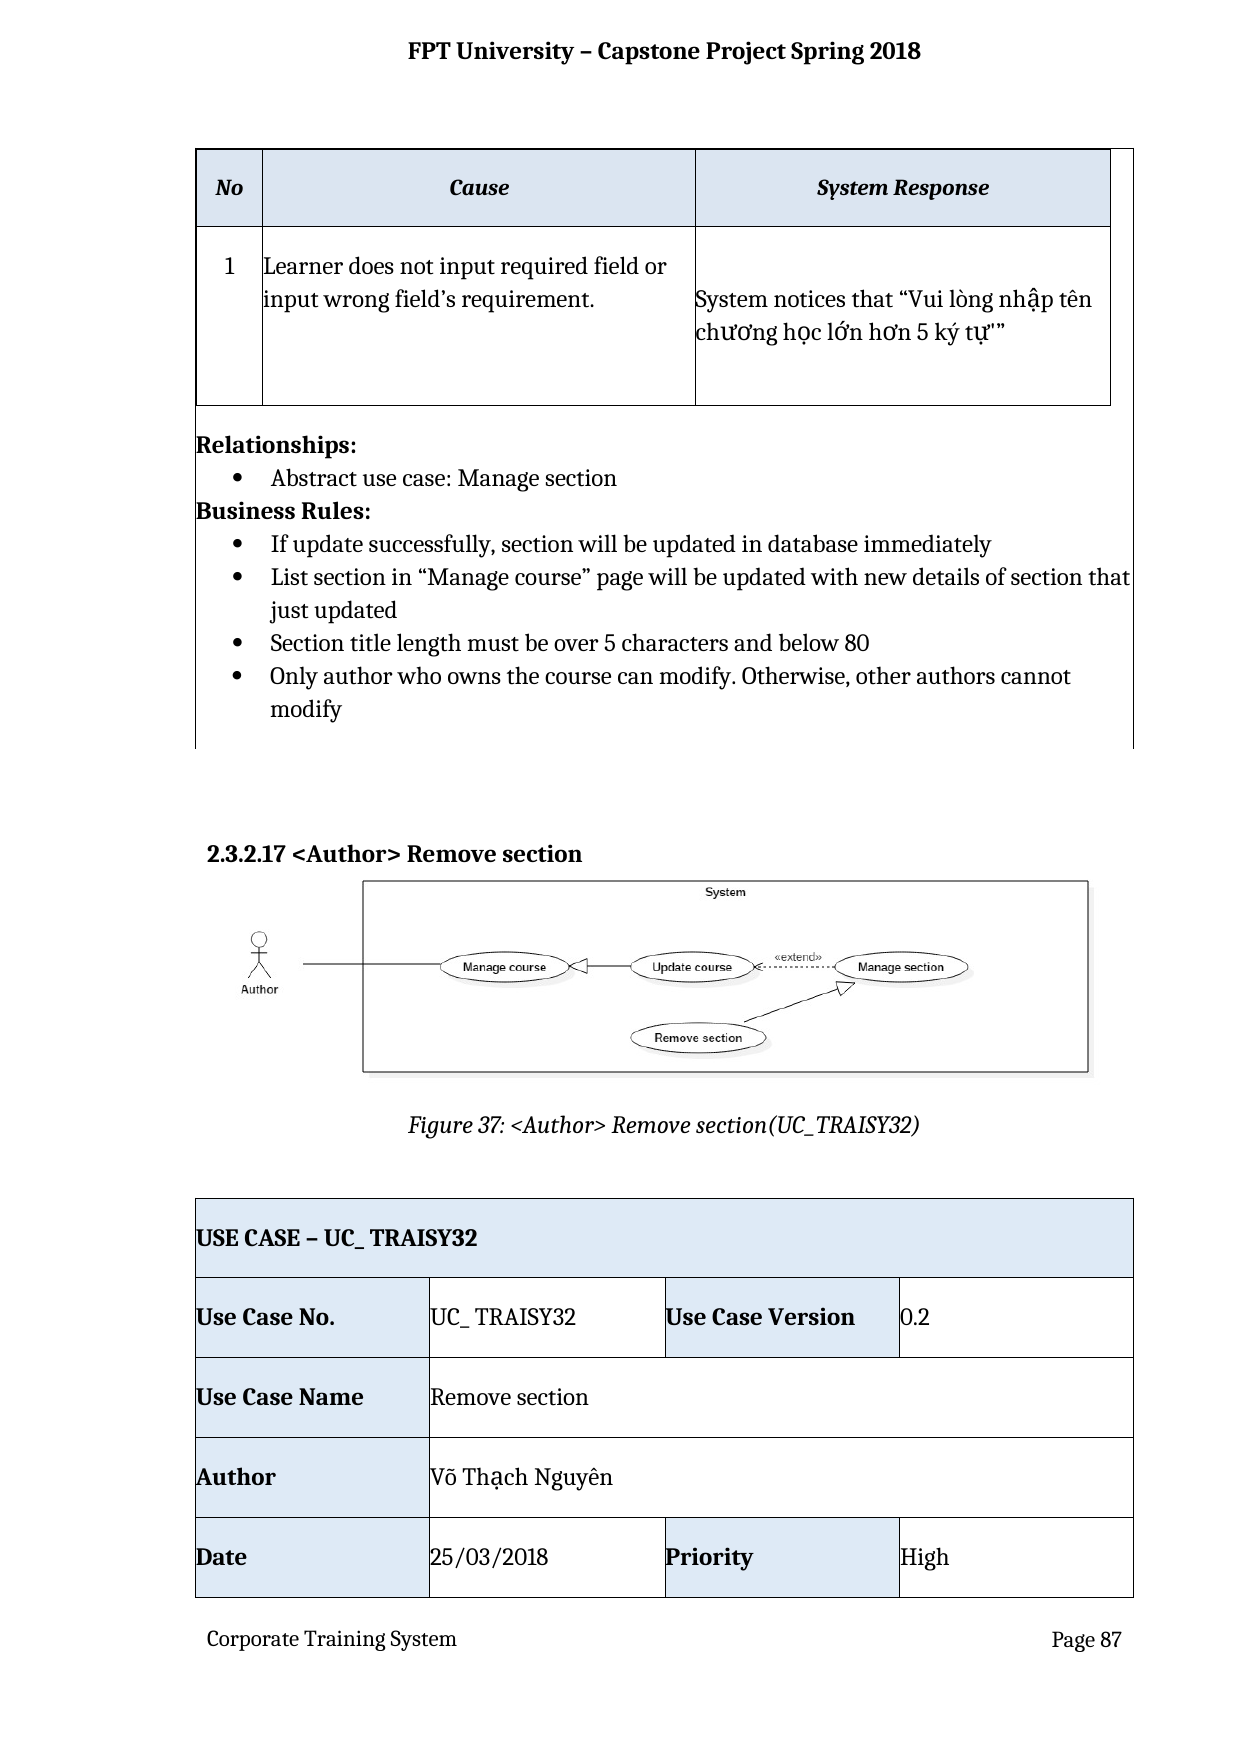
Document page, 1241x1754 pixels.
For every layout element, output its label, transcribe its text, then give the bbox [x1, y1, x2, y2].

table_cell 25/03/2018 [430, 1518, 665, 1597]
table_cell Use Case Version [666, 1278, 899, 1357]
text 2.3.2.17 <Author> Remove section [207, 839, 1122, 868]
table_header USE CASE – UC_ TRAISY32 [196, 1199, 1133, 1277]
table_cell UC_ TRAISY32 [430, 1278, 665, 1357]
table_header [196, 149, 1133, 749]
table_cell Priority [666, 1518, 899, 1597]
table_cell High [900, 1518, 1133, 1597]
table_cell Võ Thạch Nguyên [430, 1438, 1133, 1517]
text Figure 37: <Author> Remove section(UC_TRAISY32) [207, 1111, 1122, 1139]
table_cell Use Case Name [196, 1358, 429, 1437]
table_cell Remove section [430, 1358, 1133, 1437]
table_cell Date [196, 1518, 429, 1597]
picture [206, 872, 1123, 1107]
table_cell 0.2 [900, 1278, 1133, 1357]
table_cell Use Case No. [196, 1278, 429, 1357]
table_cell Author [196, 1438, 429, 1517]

+ + + + + + +

▸ **Problem details**
Each entry above should be copied exactly. The pictures should not.

▸ **Task answer**
Document page, 1241x1754 pixels.
For every layout element, output its label, transcribe its text, then give the bbox [x1, y1, x2, y2].

table_cell 25/03/2018 [430, 1518, 665, 1597]
table_cell Use Case Version [666, 1278, 899, 1357]
text 2.3.2.17 <Author> Remove section [207, 839, 1122, 868]
table_header USE CASE – UC_ TRAISY32 [196, 1199, 1133, 1277]
table_cell UC_ TRAISY32 [430, 1278, 665, 1357]
table_header [196, 149, 1133, 749]
table_cell Priority [666, 1518, 899, 1597]
table_cell High [900, 1518, 1133, 1597]
table_cell Võ Thạch Nguyên [430, 1438, 1133, 1517]
text Figure 37: <Author> Remove section(UC_TRAISY32) [207, 1111, 1122, 1139]
table_cell Use Case Name [196, 1358, 429, 1437]
table_cell Remove section [430, 1358, 1133, 1437]
table_cell Date [196, 1518, 429, 1597]
picture [206, 872, 1123, 1107]
table_cell 0.2 [900, 1278, 1133, 1357]
table_cell Use Case No. [196, 1278, 429, 1357]
table_cell Author [196, 1438, 429, 1517]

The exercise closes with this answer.